如何避免在 Python 中使用 concurrent.futures 附加错误?
How can I avoid append errors using concurrent.futures in Python?
我正在尝试使用 API 的信息创建一个 table。当我逐场分析游戏时,它运行良好,但当我尝试使用 "concurrent.futures" 分析大量游戏以加快进程时,它会向 table 附加一些错误信息。每次我 运行 脚本错误出现在不同的行中,这是偶然的。
此外,我注意到打印 game_ids 分析后,脚本没有按顺序查看它们。也许错误就出在这个问题上。
我该如何解决这个问题?谢谢!
这是我正在使用的代码。
import requests as r
import pandas as pd
import concurrent.futures
pd.DataFrame(data=None, index=None, columns=None, dtype=None, copy=False)
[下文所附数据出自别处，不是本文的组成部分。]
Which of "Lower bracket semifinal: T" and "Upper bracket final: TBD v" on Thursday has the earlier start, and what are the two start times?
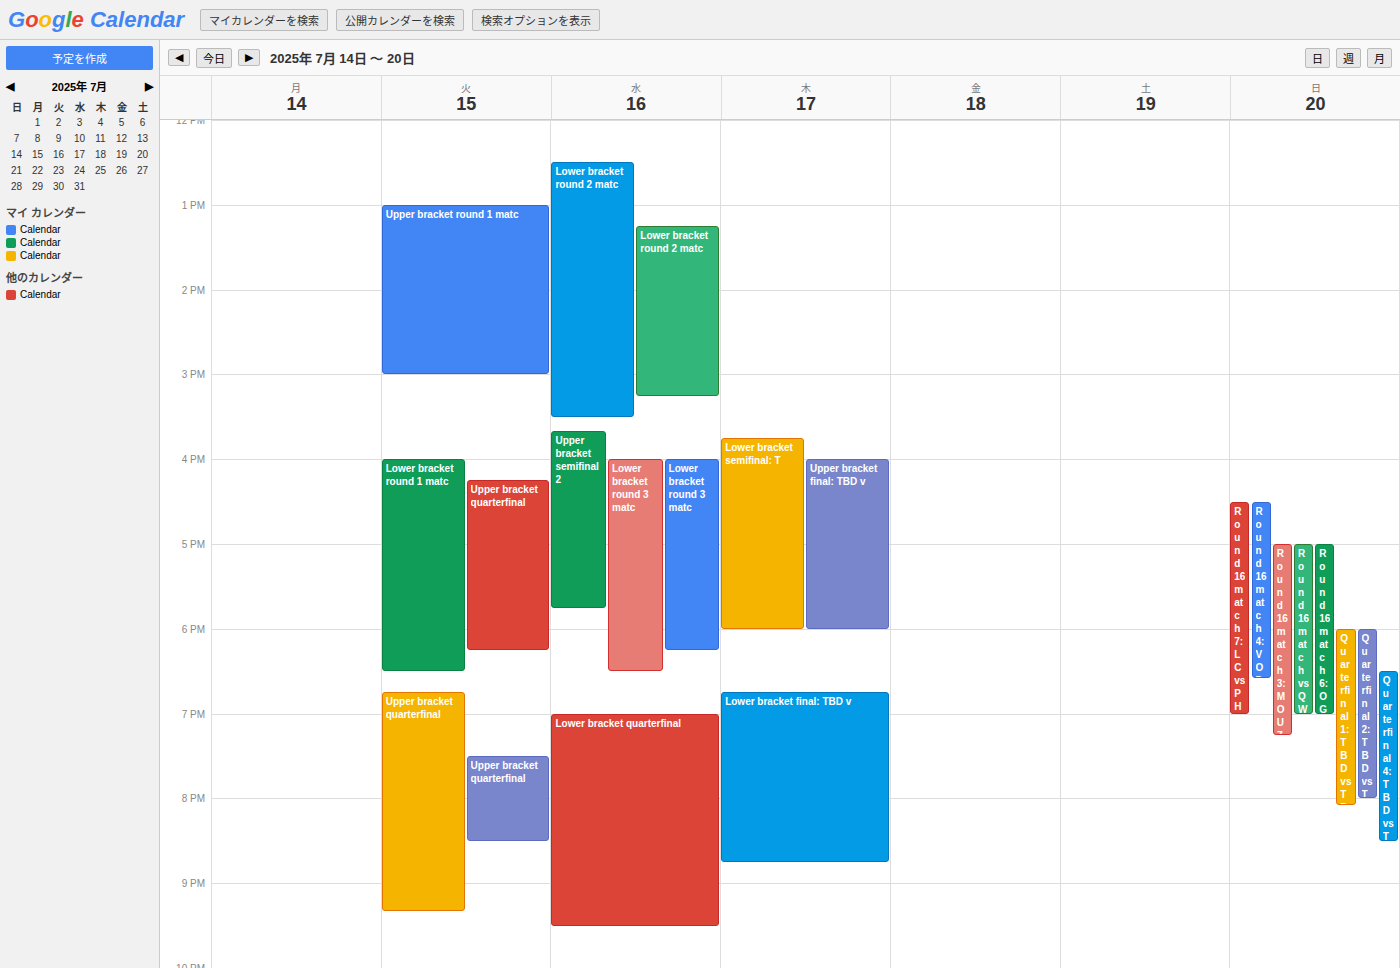
"Lower bracket semifinal: T" 3:45 PM; "Upper bracket final: TBD v" 4:00 PM.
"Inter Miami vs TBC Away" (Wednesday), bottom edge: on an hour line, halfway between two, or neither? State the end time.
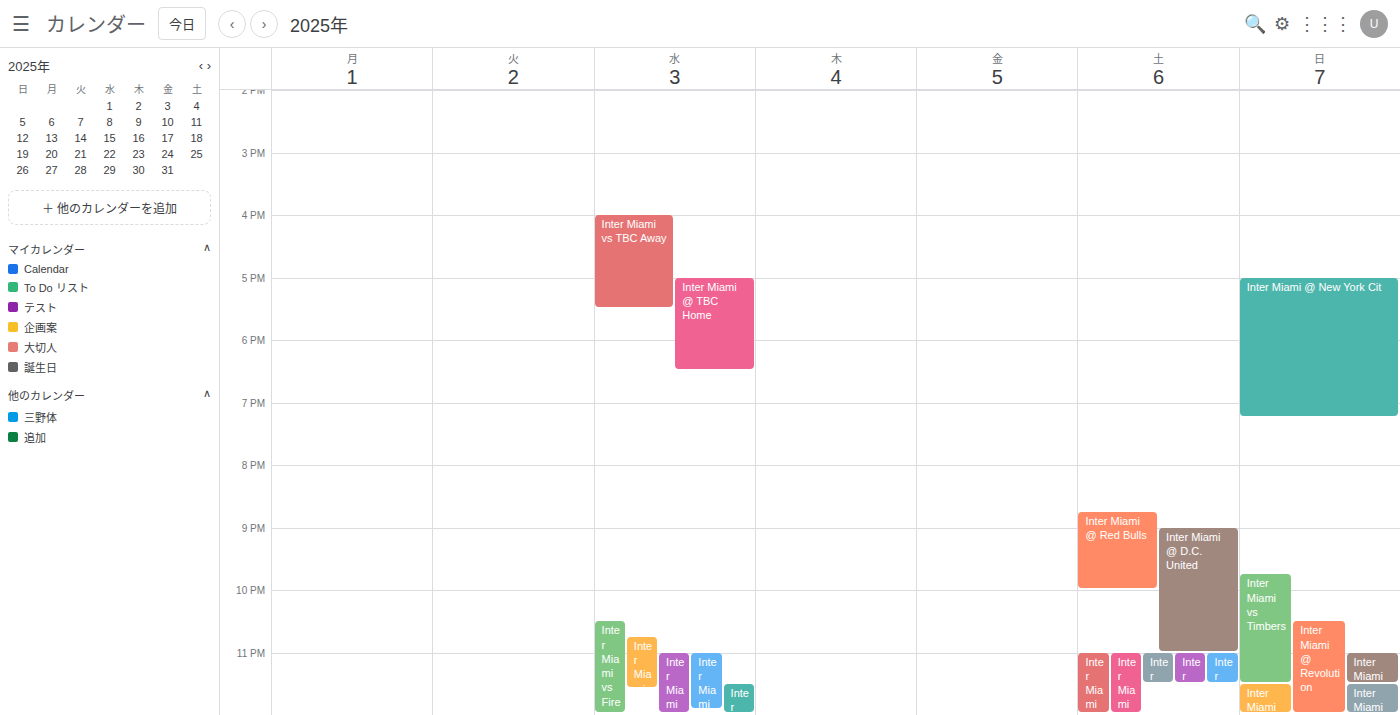
17:30 -- halfway between the 17:00 and 18:00 lines.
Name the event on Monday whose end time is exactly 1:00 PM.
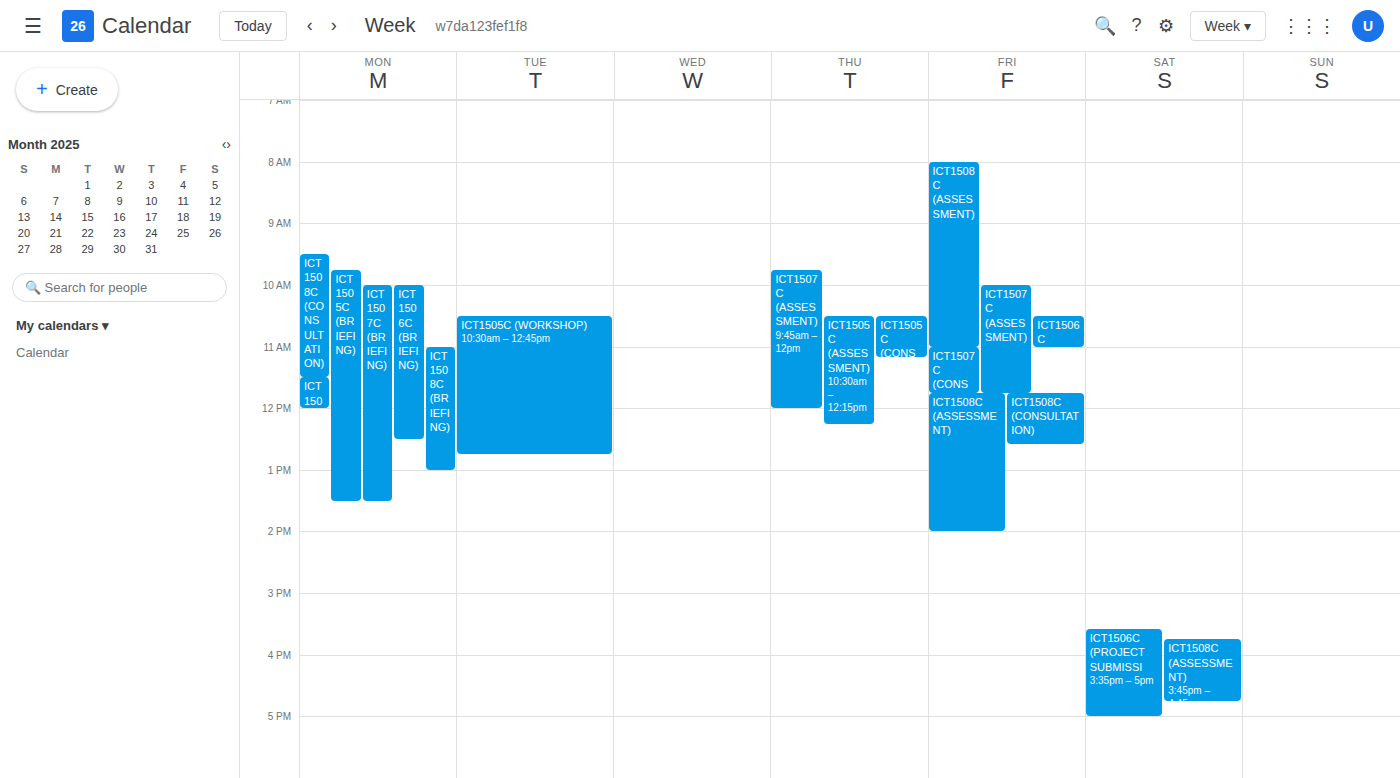
"ICT1508C (BRIEFING)"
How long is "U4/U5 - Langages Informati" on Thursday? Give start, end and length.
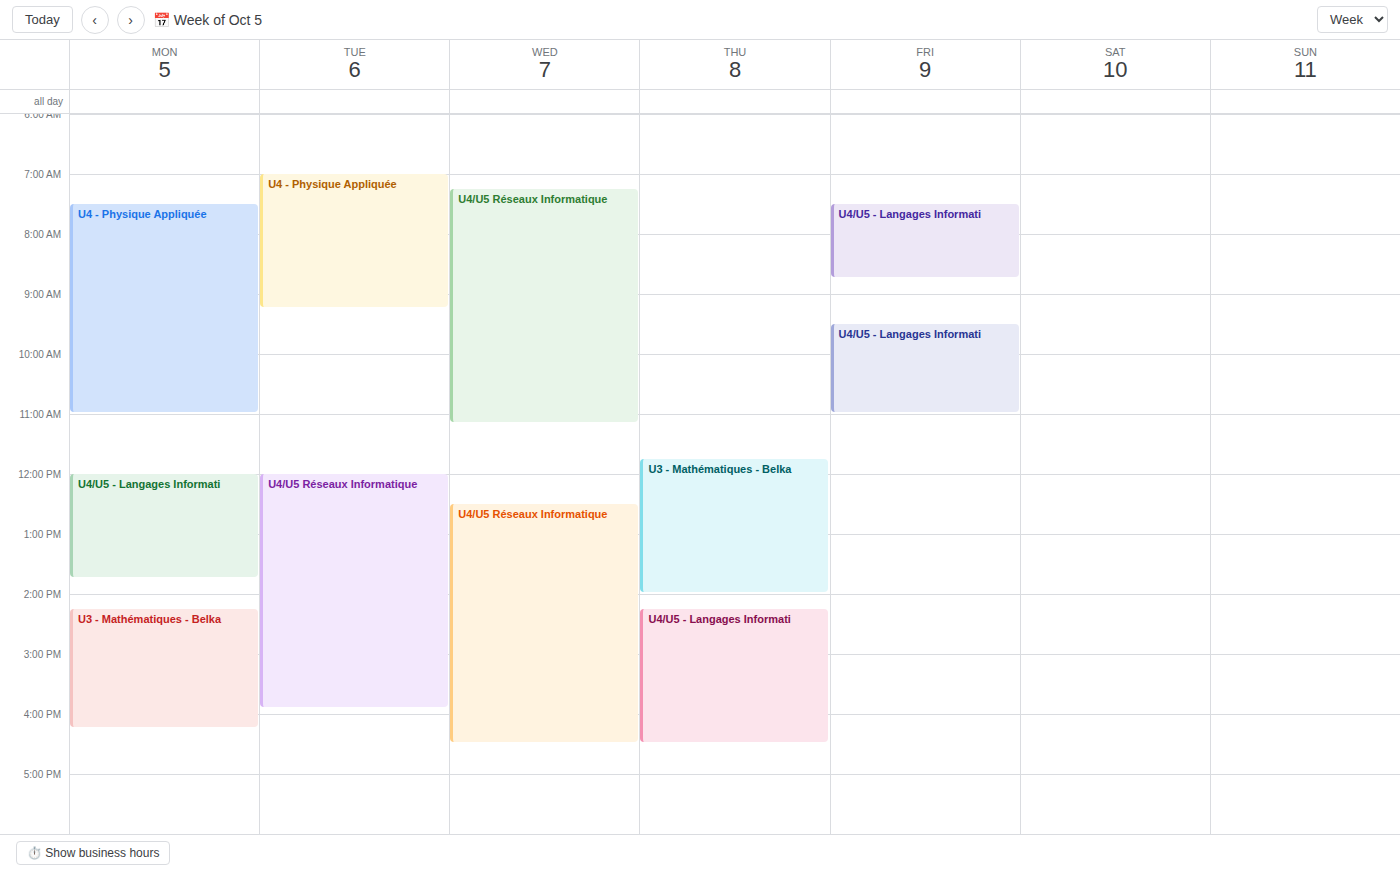
2:15 PM to 4:30 PM, 2 hours 15 minutes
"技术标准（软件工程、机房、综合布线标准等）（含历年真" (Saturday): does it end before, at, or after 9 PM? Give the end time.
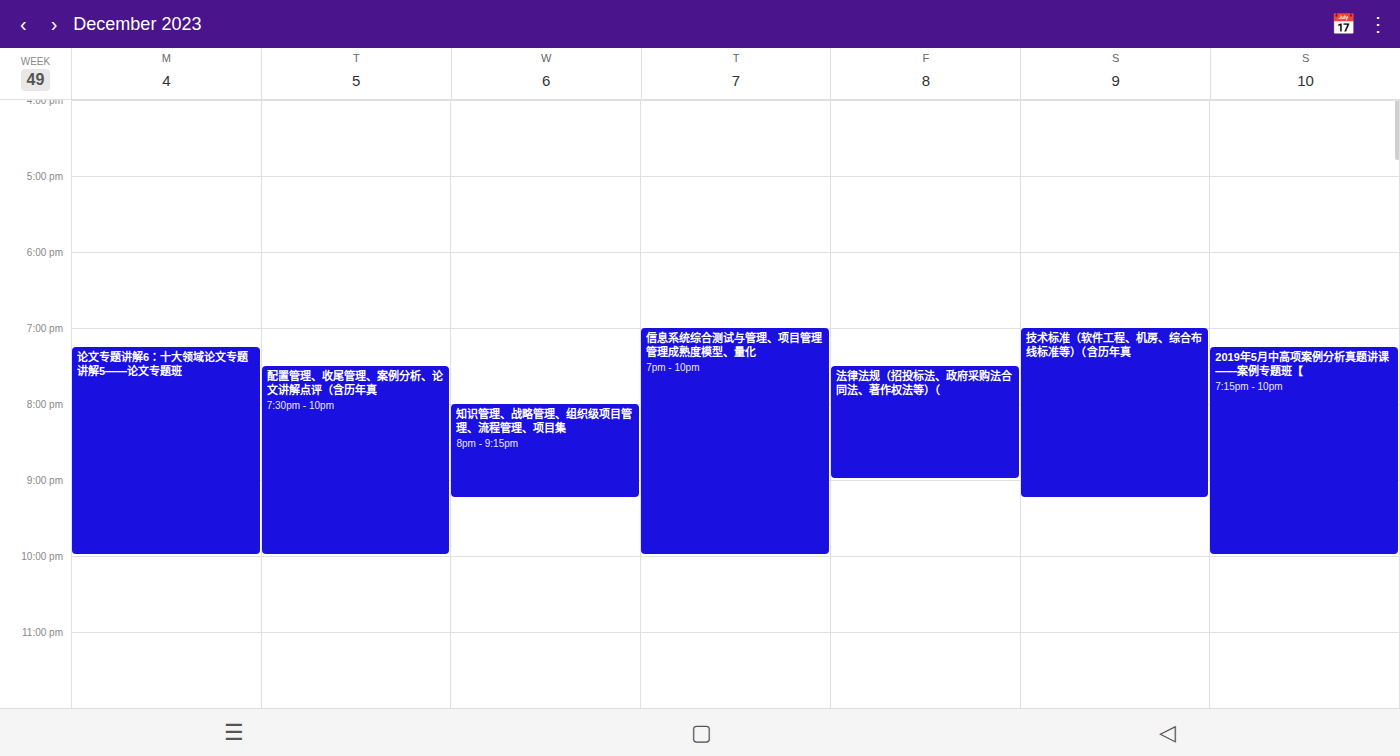
9:15 PM -- after 9 PM, 15 minutes below the 9 PM line.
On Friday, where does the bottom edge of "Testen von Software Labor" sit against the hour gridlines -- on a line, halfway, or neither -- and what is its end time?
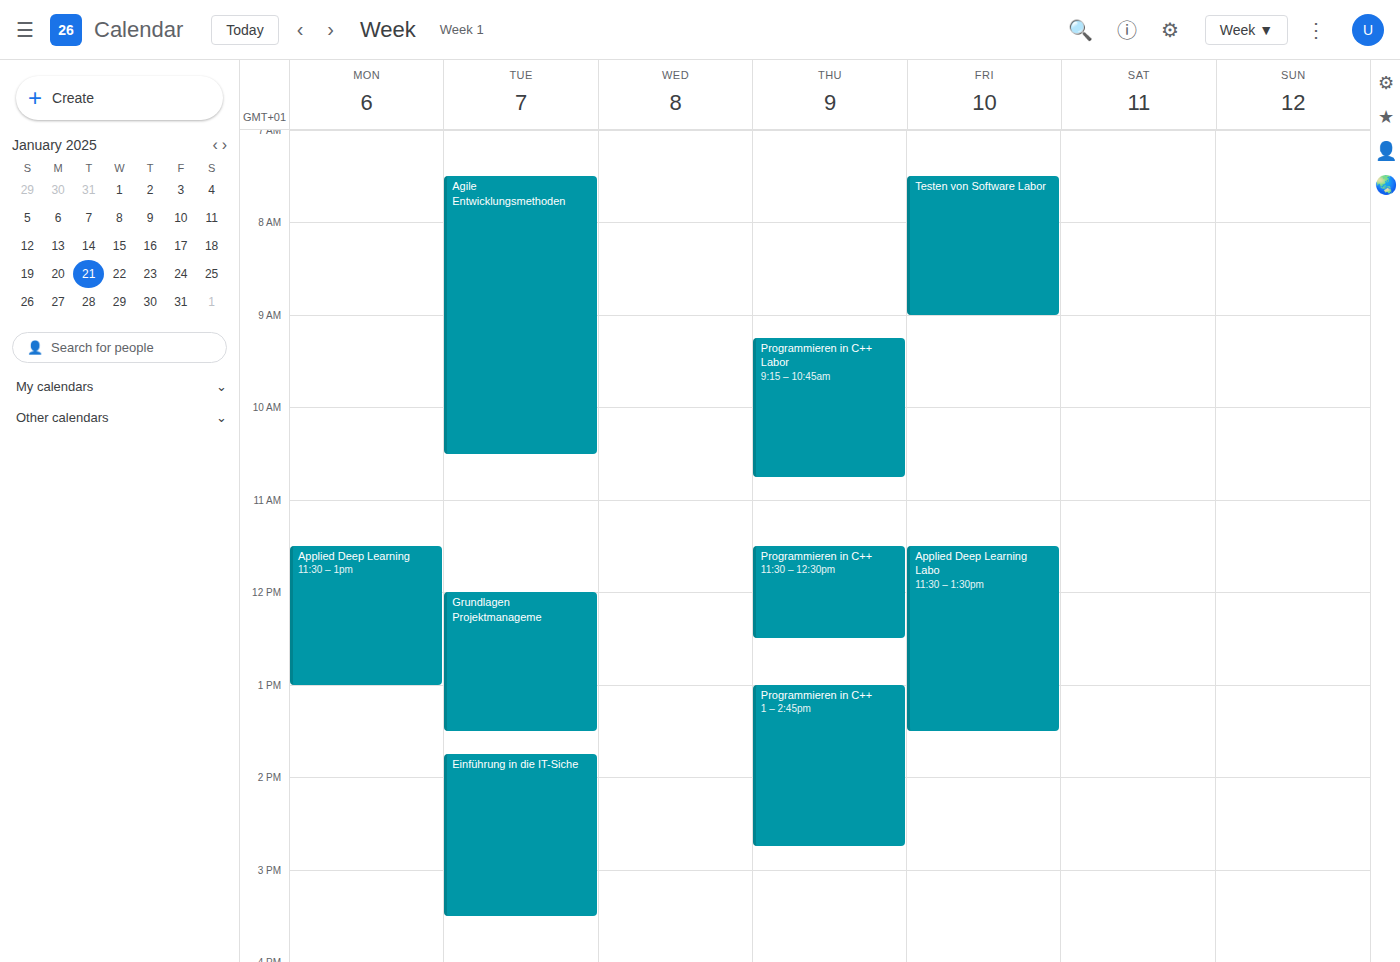
9:00 AM -- exactly on the 9 AM line.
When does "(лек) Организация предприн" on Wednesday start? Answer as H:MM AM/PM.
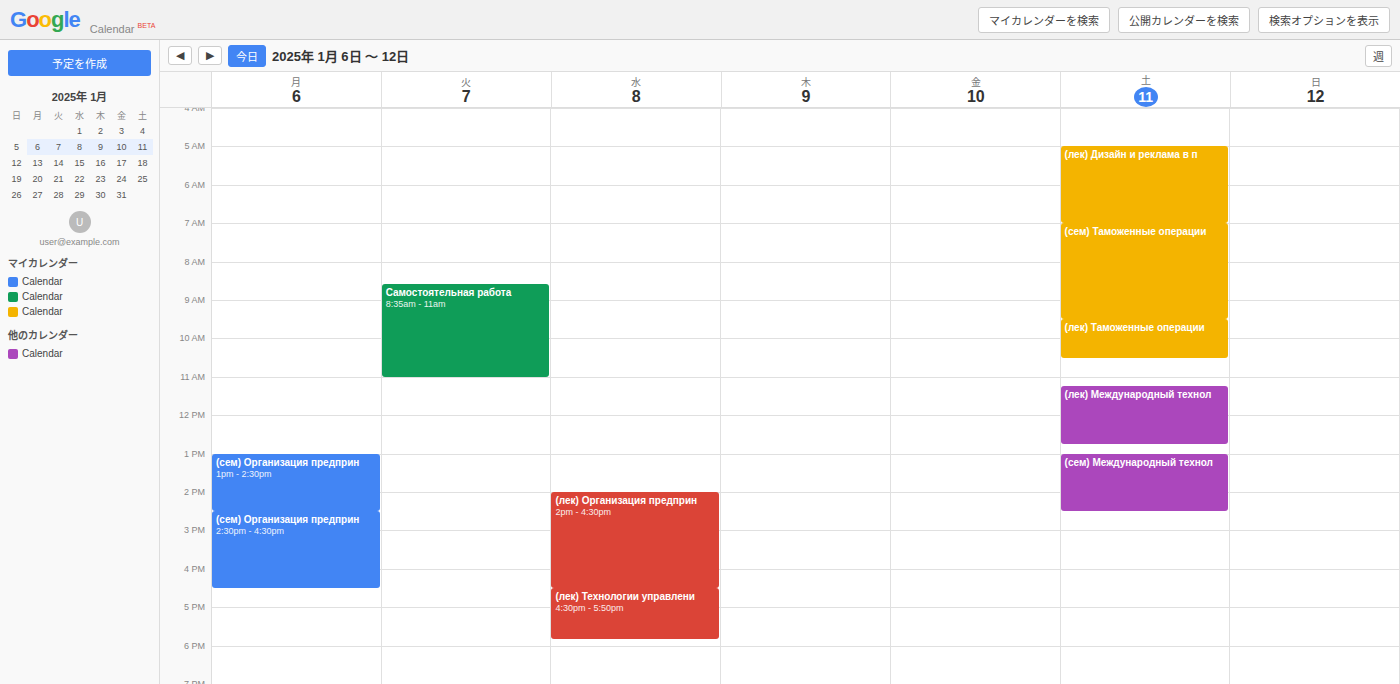
2:00 PM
game_id = [100, 101, 102] #This is an example, I use a large number of games
d = {'game_id' : [],
'atbat_num' : [],
'play_index' : [],
'batter_id' : [],
'batter_name' : [],
'pitcher_id' : [],
'pitcher_name' : [],
'runner_id' : [],
'runner_name' : [],
'event' : [],
'start' : [],
'end' : [],
'movementReason' : []
}
def get_url(gids):
url = (f'http://examplelink.com/str(gids)}/')
req = r.get(url)
json = req.json()
for i in json['allPlays']:
if 'runners' in i:
for p in i['runners']:
d['game_id'].append(gids)
if 'atBatIndex' in i:
d['atbat_num'].append(i['atBatIndex'])
else: d['atbat_num'].append(None)
if 'playIndex' in p['details']:
d['play_index'].append(p['details']['playIndex'])
else: d['play_index'].append(None)
if 'matchup' in i:
if 'batter' in i['matchup']:
d['batter_id'].append(i['matchup']['batter']['id'])
else: d['batter_id'].append(None)
else: d['batter_id'].append(None)
if 'matchup' in i:
if 'batter' in i['matchup']:
d['batter_name'].append(i['matchup']['batter']['fullName'])
else: d['batter_name'].append(None)
else: d['batter_name'].append(None)
if 'matchup' in i:
if 'pitcher' in i['matchup']:
d['pitcher_id'].append(i['matchup']['pitcher']['id'])
else: d['pitcher_id'].append(None)
else: d['pitcher_id'].append(None)
if 'matchup' in i:
if 'pitcher' in i['matchup']:
d['pitcher_name'].append(i['matchup']['pitcher']['fullName'])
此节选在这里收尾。